PROVIDED TEXT
# DC or DCC - I know, asked a thousand times. But...



## TheSnake (3 mo ago)

A quick question - for those of you who are usinc DC and not DCC, if you have multiple tracks (which I'm assuming, being new to the hobby, don't intersect - for current issues), do you have a separate DC controller for each one? So, if as I am thinking, I'll probably have 4 tracks, meaning 4 controllers to deal with, lined up next to one another, if I don't look into DCC (my main issue is I can't find Shinkansen 'N' trains that are DCC equipped, or ready to take a chip). Thanks, Mike


----------



## Jscullans (Jul 8, 2019)

For me dcc is the way to go. I have a 10x 16 layout with a double track main line that has crossovers. About any model can be converted to dcc the question is how far are you willing to go to make it dcc equipped. I also find dcc to be simpler because you can use just one controller without any possible confusion or mistake of using the incorrect one


----------



## kilowatt62 (Aug 18, 2019)

The answer to your primary question is, yes. 
One controller per track.


----------



## mesenteria (Oct 29, 2015)

In DC, you are constrained by the polarity in the two rails, and that applies to all individual loops, whether linked or not. If you don't mind all your DC engines moving in concert around concentric loops, meaning the same direction, then yes, you can run them all with the one (suitably powered and appointed) power pack. On the other hand, if you want one engine to run the other way, say counterclockwise, and the others on the outer rings to run clockwise, you must use a different power pack or wire the loop that runs backwards....ummm....backwards.

In DCC, you tell the engine which way you would like it to move, and it does exactly that. It can crawl at switching speed while others whiz around it at limited track speeds. Or, they can be made to nose up to each other on the same contiguously powered length of track and couple to each other. Can't do that on DC, unless you are doing it across a gap.


----------



## TheSnake (3 mo ago)

kilowatt62 said:


> The answer to your primary question is, yes.
> One controller per track.


Thank you. Direct and to the point. Mike


----------



## SF Gal (11 mo ago)

TheSnake said:


> Thank you. Direct and to the point. Mike


UM...Not exactly!!!! They do make duel cab controllers too!!! 
You could break that down to 1/2!


----------



## Dennis461 (Jan 5, 2018)

My layout is too simple to run more than one engine at a time.


----------



## AmFlyer (Mar 16, 2012)

DC control is much more flexible than represented. Way back in caveman days (long before DCC) I had HO and even an N gauge layout in between my American Flyer layouts. What we did was buy a few DPDT center off switches and run the power from the DC pack through them to the track. The track was separated into several blocks. This allowed selecting which train to run or not run and select its direction independently with a single power pack. Unfortunately each engine had a drastically different speed vs Voltage curve so running two engines at once was not practical.

QUESTIONS ON THE MATERIAL
1) Name each distinct user who posts in the DC-versus-DCC thread, counting anyone who posts more than once only once.
2) In the DC-versus-DCC thread, what kind of switches did AmFlyer buy to run power from the DC pack to the track?
3) From the DC-versus-DCC thread, return the stretch from "## kilowatt62 (Aug" through "that runs backwards....ummm....backwards.".

GIVEN RECORDS

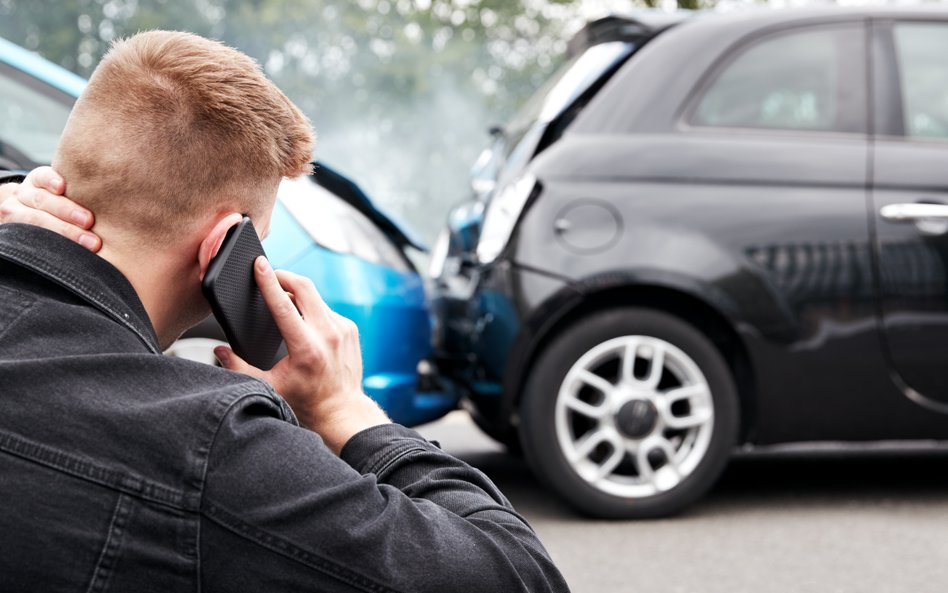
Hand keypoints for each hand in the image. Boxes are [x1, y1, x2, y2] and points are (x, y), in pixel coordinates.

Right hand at [0, 166, 100, 251]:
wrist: (31, 215)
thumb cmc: (64, 204)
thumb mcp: (68, 193)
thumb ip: (83, 193)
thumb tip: (119, 193)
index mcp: (39, 180)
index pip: (43, 177)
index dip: (51, 181)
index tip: (63, 187)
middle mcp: (25, 195)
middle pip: (42, 201)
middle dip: (67, 211)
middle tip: (90, 222)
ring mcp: (17, 213)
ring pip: (35, 220)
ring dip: (65, 231)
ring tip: (91, 243)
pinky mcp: (16, 232)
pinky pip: (30, 238)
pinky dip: (50, 243)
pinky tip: (65, 250)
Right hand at [215, 256, 389, 453]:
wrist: (341, 410)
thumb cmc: (305, 401)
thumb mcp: (268, 387)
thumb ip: (239, 367)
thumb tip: (219, 349)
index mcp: (306, 348)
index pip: (284, 305)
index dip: (269, 281)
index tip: (259, 264)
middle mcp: (327, 335)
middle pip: (304, 288)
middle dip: (284, 276)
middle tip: (269, 274)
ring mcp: (342, 329)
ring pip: (316, 296)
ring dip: (297, 293)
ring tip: (282, 298)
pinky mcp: (350, 329)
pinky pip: (326, 308)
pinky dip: (311, 307)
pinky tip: (302, 317)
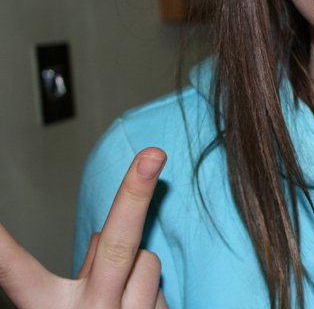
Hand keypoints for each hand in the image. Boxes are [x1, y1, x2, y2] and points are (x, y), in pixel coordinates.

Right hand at [0, 147, 167, 307]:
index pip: (17, 272)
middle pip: (117, 243)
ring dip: (138, 273)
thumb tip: (101, 235)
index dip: (0, 247)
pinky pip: (163, 286)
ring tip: (124, 302)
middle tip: (153, 153)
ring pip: (148, 261)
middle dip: (137, 193)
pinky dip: (152, 294)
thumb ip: (87, 271)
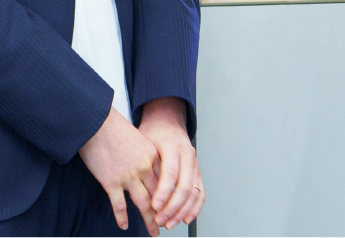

LIST OF ANSWERS
1) TheSnake, Jscullans, kilowatt62, mesenteria, SF Gal, Dennis461, AmFlyer

2) DPDT center off switches

3)
## kilowatt62 (Aug 18, 2019)

The answer to your primary question is, yes. 
One controller per track.


----------



## mesenteria (Oct 29, 2015)

In DC, you are constrained by the polarity in the two rails, and that applies to all individual loops, whether linked or not. If you don't mind all your DC engines moving in concert around concentric loops, meaning the same direction, then yes, you can run them all with the one (suitably powered and appointed) power pack. On the other hand, if you want one engine to run the other way, say counterclockwise, and the others on the outer rings to run clockwise, you must use a different power pack or wire the loop that runs backwards....ummm....backwards.